GAZA STRIP 2001

Stephen Elliott
9 min readOct 13, 2023

(This is taken from a longer article about the 2nd Intifada. You can read that article here.)

I spend my first night in Gaza behind the safe blue wall of the United Nations Beach Club, surely the most exclusive club I have ever been in, open only to UN workers and journalists. I have drinks with diplomats while a tropical breeze blows in off the Mediterranean and a procession of Hamas children stop to tell me, “Arafat!” and then stomp their feet to grind the old guerrilla into the sand.

Gaza and the West Bank, though often grouped together, are not at all the same. The people do not even look the same. In Gaza, the Palestinians essentially have self-rule, but no control over their own borders. In Gaza, you don’t have to worry about being mistaken for Jewish; a Jew would never walk the street there.

Gaza is bustling, dense, cut off, and poor — funded by cracks in the coffers of Arab nations. Unemployment is at 60 percent, and the only career path is the Palestinian Authority police force. In Gaza City, four or five hotels stand empty at the end of the main drag. This was once supposed to be a vacation spot, but now the beaches are filled with rocks and trash.
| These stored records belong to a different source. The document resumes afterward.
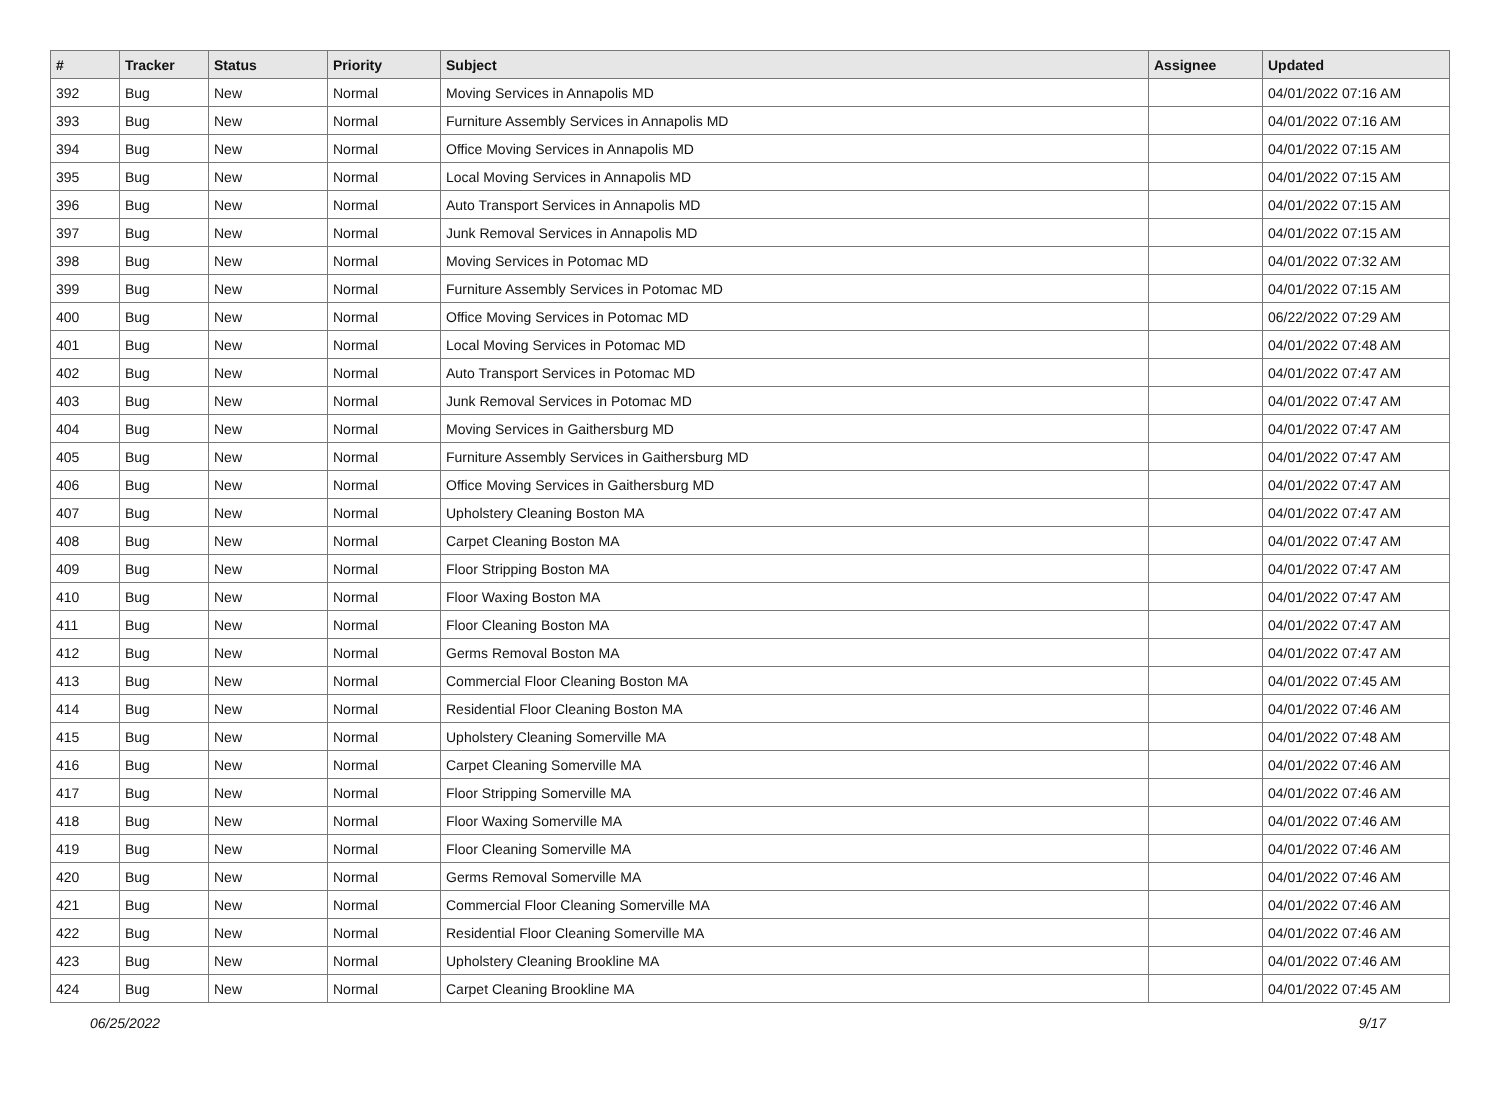| # | Tracker | Status | Priority | Subject | Assignee | Updated |
| --- | --- | --- | --- | --- | --- | --- |
| 392 | Bug | New | Normal | Moving Services in Annapolis MD | | 04/01/2022 07:16 AM |
| 393 | Bug | New | Normal | Furniture Assembly Services in Annapolis MD | | 04/01/2022 07:16 AM |
| 394 | Bug | New | Normal | Office Moving Services in Annapolis MD | | 04/01/2022 07:15 AM |
| 395 | Bug | New | Normal | Local Moving Services in Annapolis MD | | 04/01/2022 07:15 AM |
| 396 | Bug | New | Normal | Auto Transport Services in Annapolis MD | | 04/01/2022 07:15 AM |
| 397 | Bug | New | Normal | Junk Removal Services in Annapolis MD | | 04/01/2022 07:15 AM |
| 398 | Bug | New | Normal | Moving Services in Potomac MD | | 04/01/2022 07:32 AM |
| 399 | Bug | New | Normal | Furniture Assembly Services in Potomac MD | | 04/01/2022 07:15 AM |
| 400 | Bug | New | Normal | Office Moving Services in Potomac MD | | 06/22/2022 07:29 AM |
| 401 | Bug | New | Normal | Local Moving Services in Potomac MD | | 04/01/2022 07:48 AM |
| 402 | Bug | New | Normal | Auto Transport Services in Potomac MD | | 04/01/2022 07:47 AM |
| 403 | Bug | New | Normal | Junk Removal Services in Potomac MD | | 04/01/2022 07:47 AM |
| 404 | Bug | New | Normal | Moving Services in Gaithersburg MD | | 04/01/2022 07:47 AM |
| 405 | Bug | New | Normal | Furniture Assembly Services in Gaithersburg MD | | 04/01/2022 07:47 AM |
| 406 | Bug | New | Normal | Office Moving Services in Gaithersburg MD | | 04/01/2022 07:47 AM |
| 407 | Bug | New | Normal | Upholstery Cleaning Boston MA | | 04/01/2022 07:47 AM |
| 408 | Bug | New | Normal | Carpet Cleaning Boston MA | | 04/01/2022 07:47 AM |
| 409 | Bug | New | Normal | Floor Stripping Boston MA | | 04/01/2022 07:47 AM |
| 410 | Bug | New | Normal | Floor Waxing Boston MA | | 04/01/2022 07:47 AM |
| 411 | Bug | New | Normal | Floor Cleaning Boston MA | | 04/01/2022 07:47 AM |
| 412 | Bug | New | Normal | Germs Removal Boston MA | | 04/01/2022 07:47 AM |
| 413 | Bug | New | Normal | Commercial Floor Cleaning Boston MA | | 04/01/2022 07:45 AM |
| 414 | Bug | New | Normal | Residential Floor Cleaning Boston MA | | 04/01/2022 07:46 AM |
| 415 | Bug | New | Normal | Upholstery Cleaning Somerville MA | | 04/01/2022 07:48 AM |
| 416 | Bug | New | Normal | Carpet Cleaning Somerville MA | | 04/01/2022 07:46 AM |
| 417 | Bug | New | Normal | Floor Stripping Somerville MA | | 04/01/2022 07:46 AM |
| 418 | Bug | New | Normal | Floor Waxing Somerville MA | | 04/01/2022 07:46 AM |
| 419 | Bug | New | Normal | Floor Cleaning Somerville MA | | 04/01/2022 07:46 AM |
| 420 | Bug | New | Normal | Germs Removal Somerville MA | | 04/01/2022 07:46 AM |
| 421 | Bug | New | Normal | Commercial Floor Cleaning Somerville MA | | 04/01/2022 07:46 AM |
| 422 | Bug | New | Normal | Residential Floor Cleaning Somerville MA | | 04/01/2022 07:46 AM |
| 423 | Bug | New | Normal | Upholstery Cleaning Brookline MA | | 04/01/2022 07:46 AM |
| 424 | Bug | New | Normal | Carpet Cleaning Brookline MA | | 04/01/2022 07:45 AM |
06/25/2022 9/17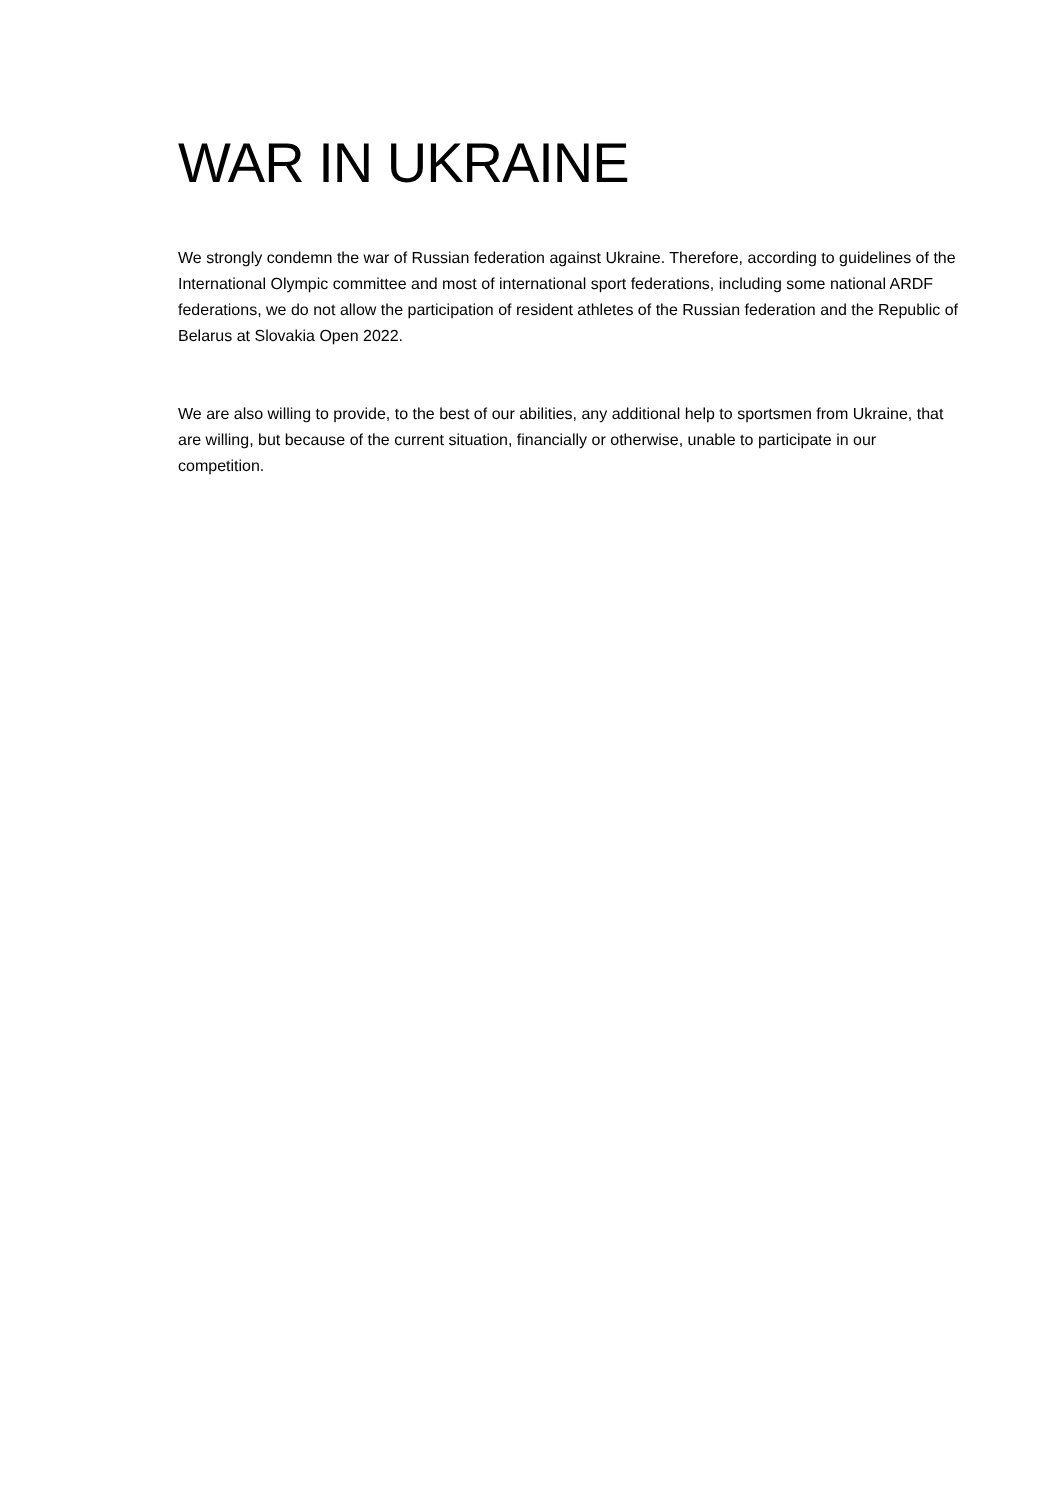WAR IN UKRAINE
We strongly condemn the war of Russian federation against Ukraine. Therefore, according to guidelines of the International Olympic committee and most of international sport federations, including some national ARDF federations, we do not allow the participation of resident athletes of the Russian federation and the Republic of Belarus at Slovakia Open 2022.
We are also willing to provide, to the best of our abilities, any additional help to sportsmen from Ukraine, that are willing, but because of the current situation, financially or otherwise, unable to participate in our competition.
Some people refer to Gaza as the largest jail in the world. It is twenty-eight miles long, five miles wide, and surrounded by an electric fence. Israel controls all borders, including the sea. Since the start of the Intifada — the Palestinian uprising — the Arab population has not been allowed in or out. The water is poisoned with salt and nitrates, and many infants die from “blue-baby syndrome.” The last fifty years here is a story of abuse and tragedy. From 1948 to 1967, Gaza was part of Egypt, but the Gazans were never given Egyptian citizenship, and the refugees who fled here to escape the war between Israel and its Arab neighbors were never offered permanent homes. Rather, they have been unfortunate pawns in the Arab-Israeli conflict.

Mortars are fired today at the border crossing in Rafah, between Egypt and the Gaza Strip. I go there and speak with Mahmoud, who lives in a tent atop a pile of rubble that was once his toy store. In the ruins, I can see the heads of dolls and pieces of his computer and cash register. “This is my home,” he says, pointing to the rock-strewn field, “my library,” waving a hand at the air. He arrived, he tells me, on August 11 of last year, just before the latest intifada. He’s Egyptian and wanted to be close to the border so he could go back and forth and visit his family. He says this was not an area of heavy shooting, but on the morning of May 2, the Israelis came with bulldozers, and he had to flee his house in his pajamas. This is what he has left. Mahmoud hands me a card with silver edges. It says, “Mahmoud Hassan el-Shair, export-import,” and gives numbers in Cairo, Gaza, and Rafah. He speaks perfect English, this man who lives in a tent.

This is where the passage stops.